[AfrICANN-discuss] Rwanda: Fibre Cable On By December

Mamadou LO alfamamadou at hotmail.com
Tue Jul 20 15:27:04 SAST 2010


Rwanda: Fibre Cable On By December
Bosco Hitimana
19 July 2010


Kigali — The Rwanda government says it will have a complete fibre optic network across the country by December.




The government is building the national fibre optic cable of 2,300 kilometres across the country.

The cable shall connect over 230 institutions in all 30 Districts and all the 9 Rwandan borders with the main cities.

The infrastructure will support various e-applications such as ehealth, e-education and other government applications.

The national backbone project started in September 2008 with a target to be ready in one year. However, the project delayed one year and started in October 2009.

The Head of Information Technology (IT) department of the Rwanda Development Board, which implements the project Mr. Patrick Nyirishema says changes in the project layout caused the delay.

He says the government's initial plan was to build its own cable but later it merged that the private sector also wanted to benefit from the scheme. This required the government to adjust initial designs and the budget, which potentially affected initial timelines.

As a result, the government included multiple ducts (free pipes) in which the private service providers would plug their fibre optic cables without necessarily digging for them separately.

"The process of deciding on the final configuration caused that delay.

This changed the budget and we imported more than 6,000km of duct or 250 containers of ducts," says Mr.
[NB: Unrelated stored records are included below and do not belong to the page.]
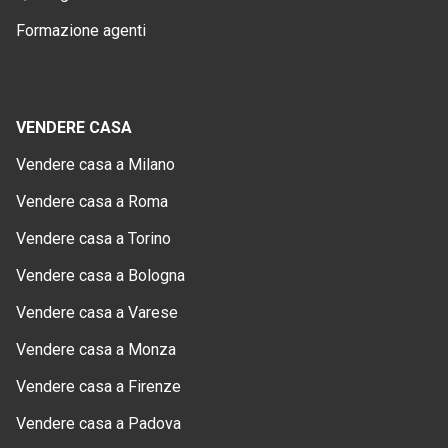
Formazione agenti
VENDERE CASA
Vendere casa a Milano
Vendere casa a Roma
Vendere casa a Torino
Vendere casa a Bologna
Vendere casa a Varese
Vendere casa a Monza
Vendere casa a Firenze
Vendere casa a Padova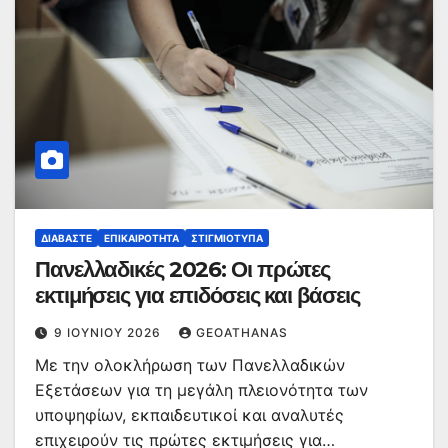
ΔΙΑΒΆΣΤΕ
ΕΠΙΚΑΙΡΌΤΗΤΑ
ΣΤΙΓΜΙΌΤΥΠΑ
Πανελλαδικές 2026: Οι πρώτες
εκτιμήσεις για επιδόσεις και βάσεις
9 ΙΟΥΝΊΟΥ 2026
GEOATHANAS
Με την ολοκλήρωση των Πανελλαδικών
Εξετάσεων για τη μεγάλη πλειονότητα των
υποψηφίων, εκπαιδευτικοί και αναλυτές
επιχειρούν τις πρώτες εκτιμήσεις για…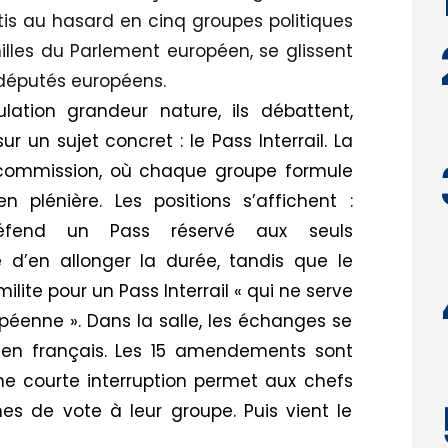
rtis au hasard en cinq groupes politiques
illes du Parlement européen, se glissent
 députés européens.
ation grandeur nature, ils débattent,
 un sujet concret : le Pass Interrail. La
 commission, où chaque groupe formule
plénière. Les positions s’affichent :
défend un Pass réservé aux seuls
e d’en allonger la durée, tandis que le
ilite pour un Pass Interrail « qui ne serve
éenne ». Dans la salle, les échanges se
s en français. Les 15 amendements sont
ne courte interruption permet aux chefs
es de vote à leur groupe. Puis vient le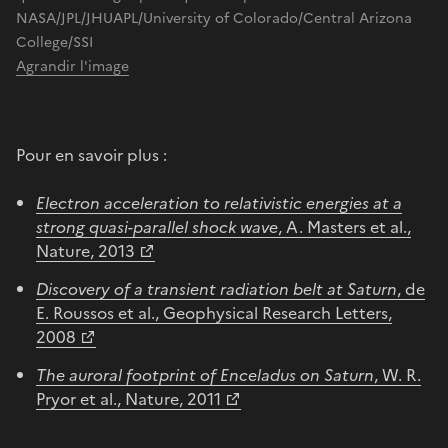
NASA/JPL/JHUAPL/University of Colorado/Central Arizona
College/SSI
Agrandir l'image
Pour en savoir plus :
Electron acceleration to relativistic energies at a
strong quasi-parallel shock wave
, A. Masters et al.,
Nature, 2013
Discovery of a transient radiation belt at Saturn
, de
E. Roussos et al., Geophysical Research Letters,
2008
The auroral footprint of Enceladus on Saturn
, W. R.
Pryor et al., Nature, 2011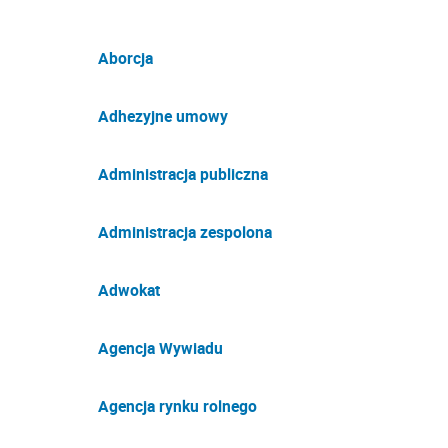
Aborcja
Adhezyjne umowy
Administracja publiczna
Administracja zespolona
Adwokat
Agencja Wywiadu
Agencja rynku rolnego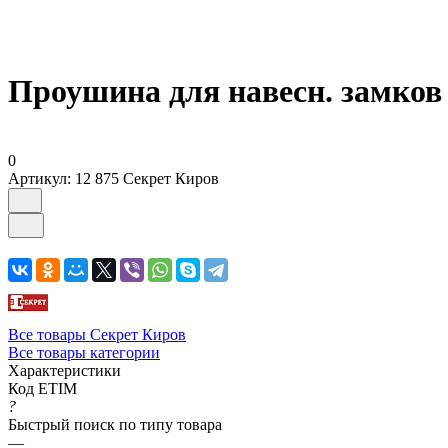
Проушина для навесн. замков
0
Артикул:
12 875 Секрет Киров
Все товары Секрет Киров
Все товары категории
Характеристики
Код ETIM
?
Быстрый поиск по типу товара
—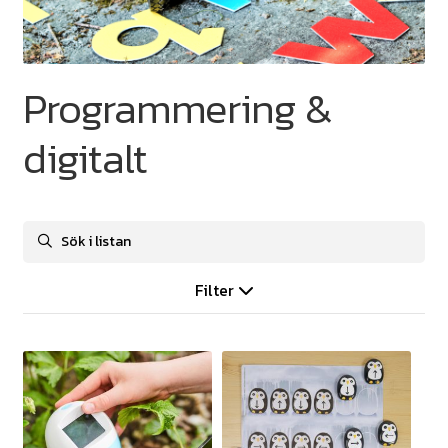
Programmering &
digitalt
Filter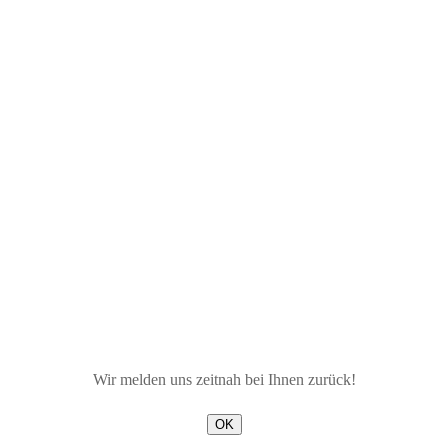
Wir melden uns zeitnah bei Ihnen zurück!
OK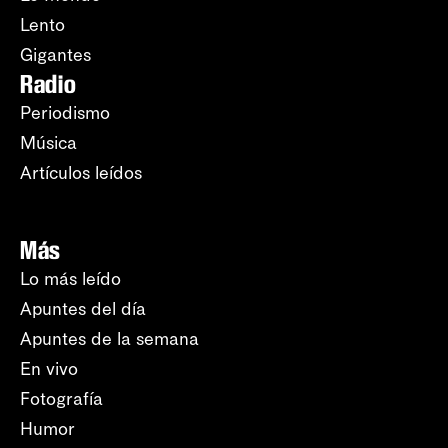
Lento
Gigantes
Radio
Periodismo
Música
Artículos leídos
Más
Lo más leído
Apuntes del día
Apuntes de la semana
En vivo
Fotografía
Humor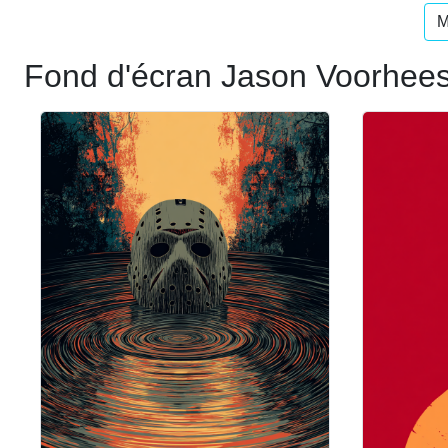
M
Fond d'écran Jason Voorhees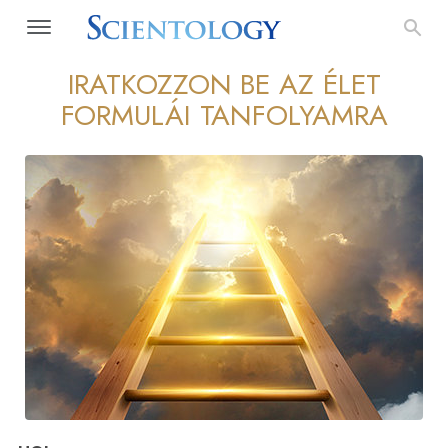
IRATKOZZON BE AZ ÉLET
FORMULÁI TANFOLYAMRA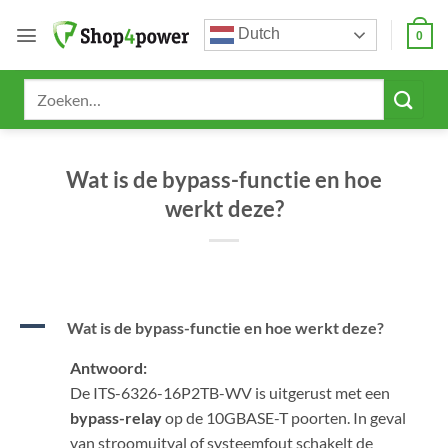
Ga
Dutch
naar
0
inhoud
Zoeken
naar:
Wat is de bypass-functie en hoe
werkt deze?
A
Wat is de bypass-functie en hoe werkt deze?
Antwoord:
De ITS-6326-16P2TB-WV is uitgerust met een
bypass-relay
op de 10GBASE-T poorten. In geval
van stroomuitval of systeemfout schakelt de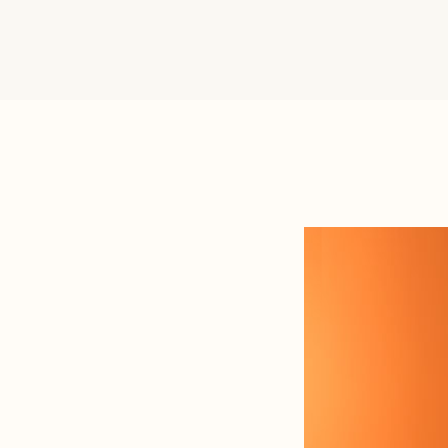
산후 다이어트
인바디후기
세포 재생 주사
카페후기
비수술적 지방이식 제거
유라인TV
SNS후기
WITH STAR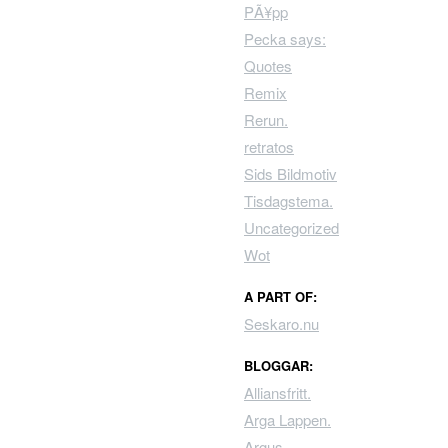
PÃ¥pp
Pecka says:
Quotes
Remix
Rerun.
retratos
Sids Bildmotiv
Tisdagstema.
Uncategorized
Wot
A PART OF:
Seskaro.nu
BLOGGAR:
Alliansfritt.
Arga Lappen.
Argus.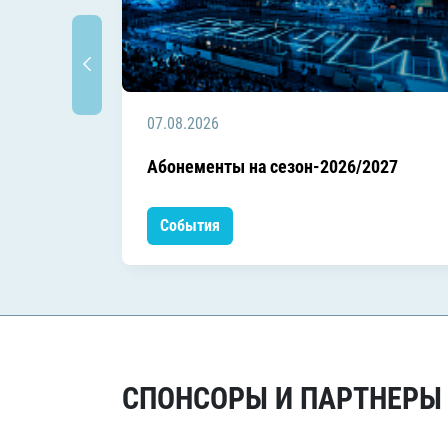
07.08.2026
Абонементы на сезон-2026/2027
События
СПОНСОРЫ И ПАРТНЕРЫ Х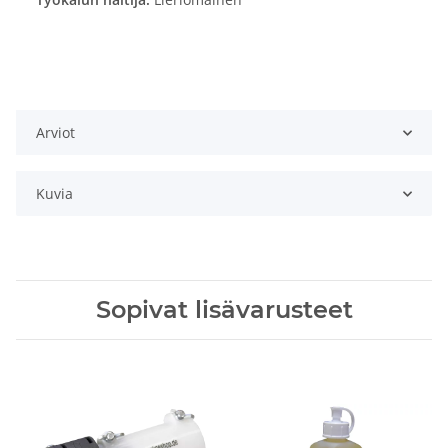
Arviot
Kuvia
Sopivat lisävarusteet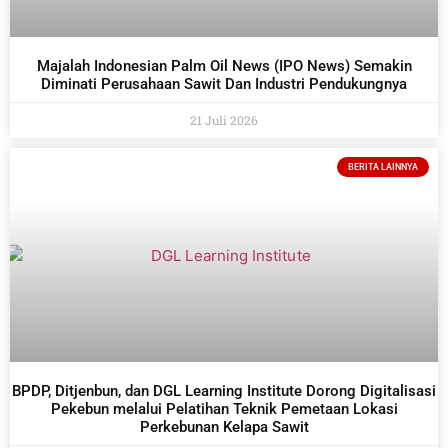
Majalah Indonesian Palm Oil News (IPO News) Semakin
Diminati Perusahaan Sawit Dan Industri Pendukungnya
21 Juli 2026
BERITA LAINNYA
BPDP, Ditjenbun, dan DGL Learning Institute Dorong Digitalisasi
Pekebun melalui Pelatihan Teknik Pemetaan Lokasi
Perkebunan Kelapa Sawit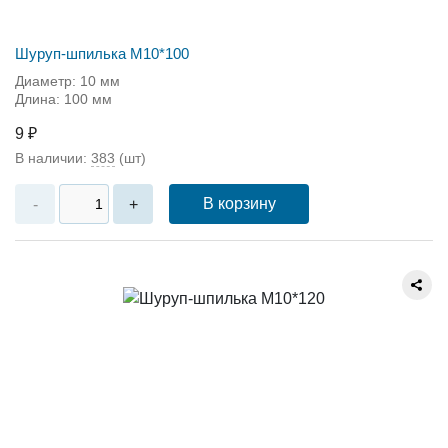
Шуруп-шпилька М10*100
Диаметр: 10 мм
Длина: 100 мм
9 ₽
В наличии:
383
(шт)
В корзину
-
+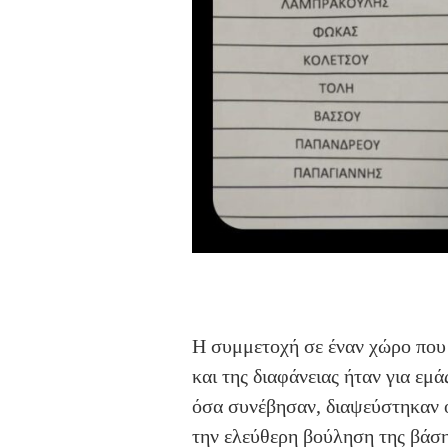
Η συμμετοχή σε έναν χώρο που 
και της διαφάνειας ήταν για εμ
όσα συνέβησαν, διαψεύστηκαν ο
την ελεύθερη βούληση της βάση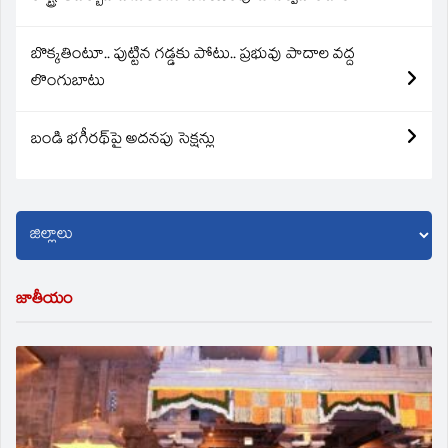
బొక్కతింటూ.. పుట్టిన గడ్డకు పోటు.. ప్రభువు పాదాల వద్ద
లొంగుబాటు
బండి భగీరథ్‌పై అదనపు సెక్షన్లు
జాతీయం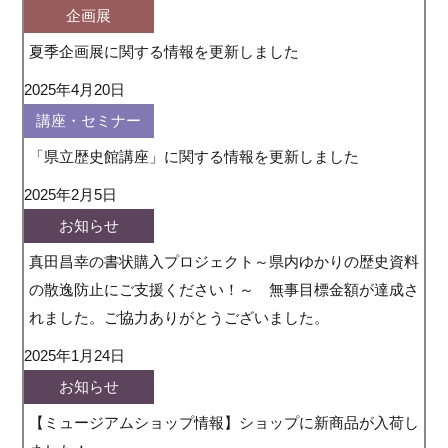
企画展
夏季企画展に関する情報を更新しました
2025年4月20日
講座・セミナー
「県立歴史館講座」に関する情報を更新しました
2025年2月5日
お知らせ
真田昌幸の書状購入プロジェクト～県内ゆかりの歴史資料
の散逸防止にご支援ください！～ 無事目標金額が達成さ
れました。ご協力ありがとうございました。
2025年1月24日
お知らせ
【ミュージアムショップ情報】ショップに新商品が入荷し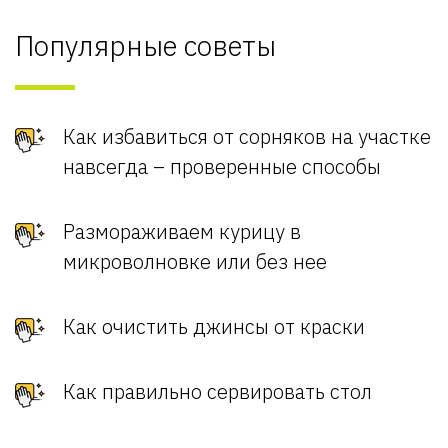
Популярные советы
Как избавиться от сорняков на участке
навсегда – проверенные способы
Размораживаем курицу в
микроволновке или без нее
Как очистить джинсы от краски
Как правильно сервировать стол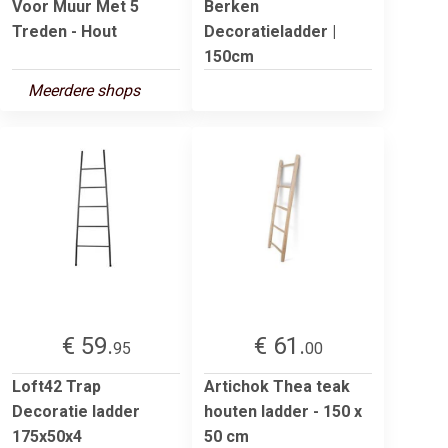
Voor Muur Met 5
Berken
Treden - Hout
Decoratieladder |
150cm
Meerdere shops
€ 59.
€ 61.
95
00
Loft42 Trap
Artichok Thea teak
Decoratie ladder
houten ladder - 150 x
175x50x4
50 cm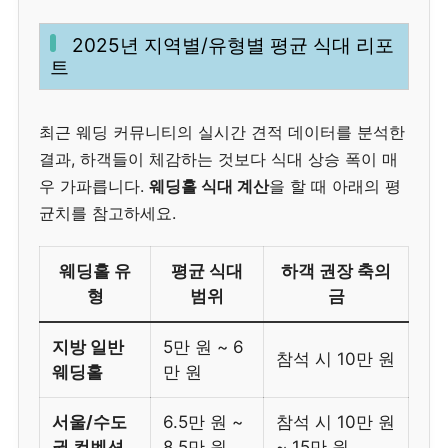
2025년 지역별/유형별 평균 식대 리포
트
최근 웨딩 커뮤니티의 실시간 견적 데이터를 분석한
결과, 하객들이 체감하는 것보다 식대 상승 폭이 매
우 가파릅니다.
웨딩홀 식대 계산
을 할 때 아래의 평
균치를 참고하세요.
웨딩홀 유
평균 식대
하객 권장 축의
형
범위
금
지방 일반
5만 원 ~ 6
참석 시 10만 원
웨딩홀
만 원
서울/수도
6.5만 원 ~
참석 시 10만 원
권 컨벤션
8.5만 원
~ 15만 원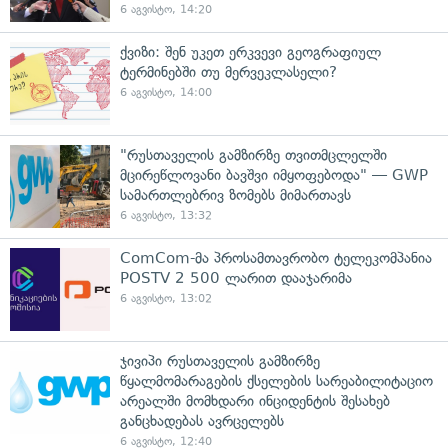
6 აგვისტო, 14:20
ქვიზი: შენ უკეთ ერკვევი გეოგრაფიულ
ტერმინებში თუ მერვეკლასელი?
6 აგვისტო, 14:00
"რუსთაველის გამზირზე თვითმცლელში
მცირეწლოვანი ბავშვი იმყოფებოდა" — GWP
სამართლებრივ ზომებს მიმართავს
6 აგვისტო, 13:32
ComCom-მა პროსამთავრობო ტელეკომპანია
POSTV 2 500 ლარით დააჯარიმა
6 აგვისტო, 13:02
ჯივიპი რუსთაველის გამზირზე
წყალმომარაგების ქსელების სარეაბილიტაციო
არეალში მომხდარი ინციდენტის შესახებ
განცხადებას ავრცელებს
6 აგვისტო, 12:40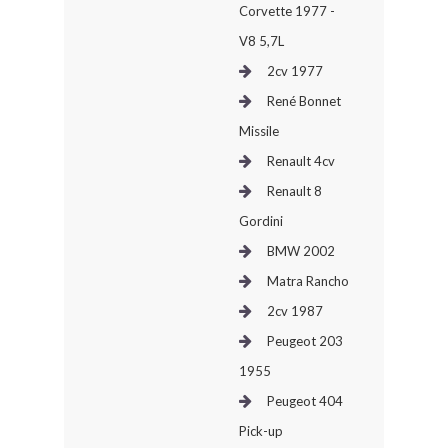
Corvette 1977 -
V8 5,7L
2cv 1977
René Bonnet
Missile
Renault 4cv
Renault 8
Gordini
BMW 2002
Matra Rancho
2cv 1987
Peugeot 203
1955
Peugeot 404
Pick-up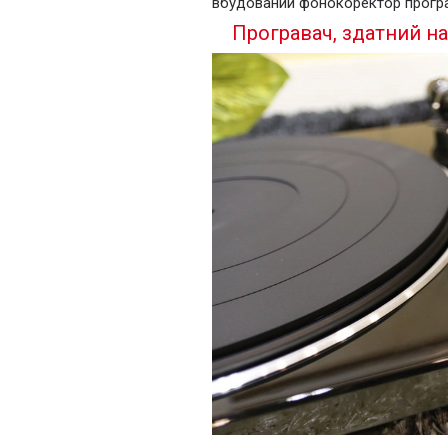
вбудований фонокоректор програ
Програвач, здатний н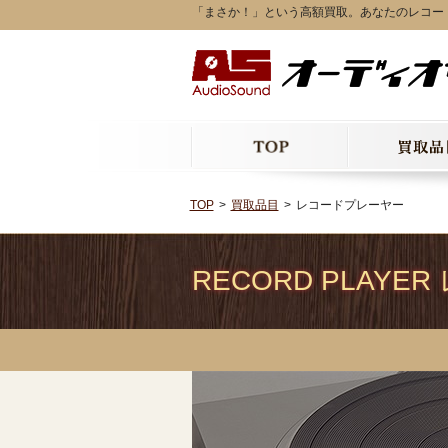
「まさか！」という高額買取。あなたのレコー
TOP
買取品目
レコードプレーヤー
RECORD PLAY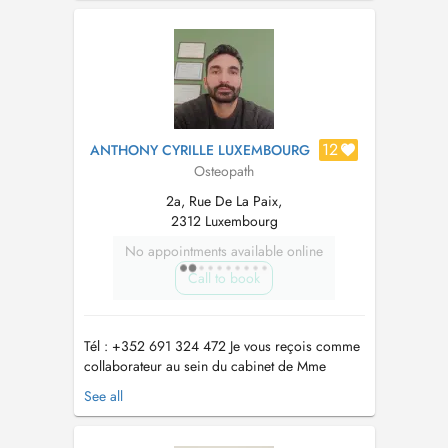
12
ANTHONY CYRILLE LUXEMBOURG
Osteopath
2a, Rue De La Paix,
2312 Luxembourg
No appointments available online
Call to book
Tél : +352 691 324 472 Je vous reçois comme
collaborateur au sein du cabinet de Mme
KERMANI Pegah au 2A rue de la Paix
See all
Luxembourg gare uniquement : - les matins - les
samedis Ostéopathe diplômé d'une formation
française reconnue en 5ans, j'exerce depuis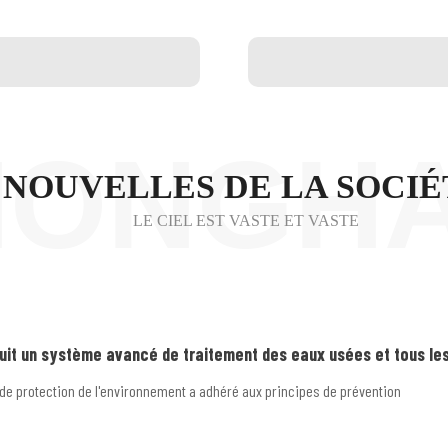
HONGH
NOUVELLES DE LA SOCIÉ
LE CIEL EST VASTE ET VASTE
duit un système avancé de traitement des eaux usées et tous les
il de protection de l'environnement a adhéré aux principes de prévention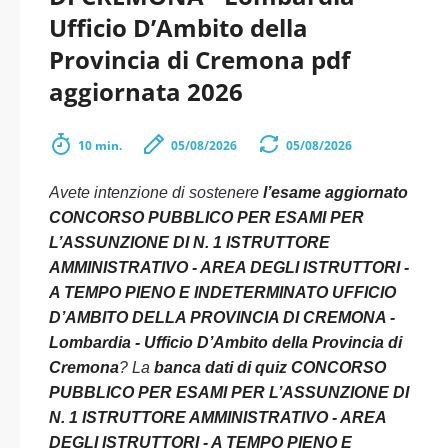
Ufficio D’Ambito della
Provincia di Cremona pdf
aggiornata 2026
10 min.
05/08/2026
05/08/2026
Avete intenzione di sostenere
l’esame aggiornato
CONCORSO PUBBLICO PER ESAMI PER
L’ASSUNZIONE DI N. 1 ISTRUTTORE
AMMINISTRATIVO - AREA DEGLI ISTRUTTORI -
A TEMPO PIENO E INDETERMINATO UFFICIO
D’AMBITO DELLA PROVINCIA DI CREMONA -
Lombardia - Ufficio D’Ambito della Provincia di
Cremona
? La
banca dati di quiz CONCORSO
PUBBLICO PER ESAMI PER L’ASSUNZIONE DI
N. 1 ISTRUTTORE AMMINISTRATIVO - AREA
DEGLI ISTRUTTORI - A TEMPO PIENO E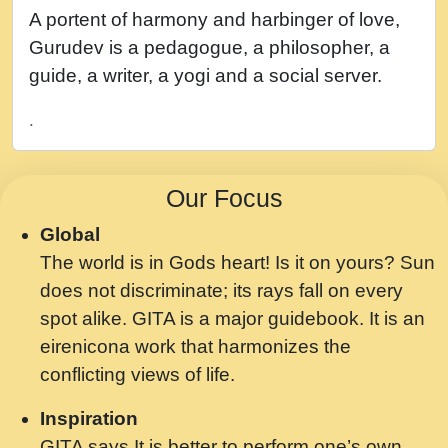
नह भरस रह लडडल... अपन खट करम क !!!! मह दद
A portent of harmony and harbinger of love,
सहर चरण क .....mp3
Gurudev is a pedagogue, a philosopher, a
बगड नसब कसन सवर तर बगर Shri ravinandan
guide, a writer, a yogi and a social server.
shastri ji maharaj.mp3
.
भजन - उठ नींद से अखियां खोल ज़रा.mp3
भजन - चाहे राम हो, चाहे श्याम हो - Bhajan -
Our Focus
Chahe Ram Ho Chahe Shyam Ho.mp3
Global
मझ अपन जवन बनन न आय, रठ हर क मनन न आय
The world is in Gods heart! Is it on yours? Sun
Shri ravinandan shastri ji maharaj.mp3
does not discriminate; its rays fall on every
मन अशांत मंत्र जाप - गीता प्रेरणा -Swami
spot alike. GITA is a major guidebook. It is an
Gyananand Ji Maharaj.mp3
eirenicona work that harmonizes the
मन बध लय परम वल कगन Special Shyam
conflicting views of life.
Bhajan Ram Gopal Shastri Ji
Inspiration
Saawariya.mp3
GITA says It is better to perform one’s own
Nyirishema.

He says this phase is complete and the new target for completion of the project is by December.

"Our commitment was to finish this project by December 2010, and according to our project schedule, we shall meet the target," Nyirishema said in an exclusive interview in Kigali recently.

He says out of 2,300 km to be built, more than 500 km have been completed.

He says speed has also been scaled up and on average 70-80 km per week are being done which translates into about 300 km per month.

He says the government started with Kigali-Gatuna because it wanted to connect to SEACOM, one of the submarine cables with a landing point in Mombasa Kenya.

Both the government and the telecom operators are negotiating with SEACOM for capacity, despite the fact that two operators Rwandatel and Altech have already connected to the SEACOM via microwave links.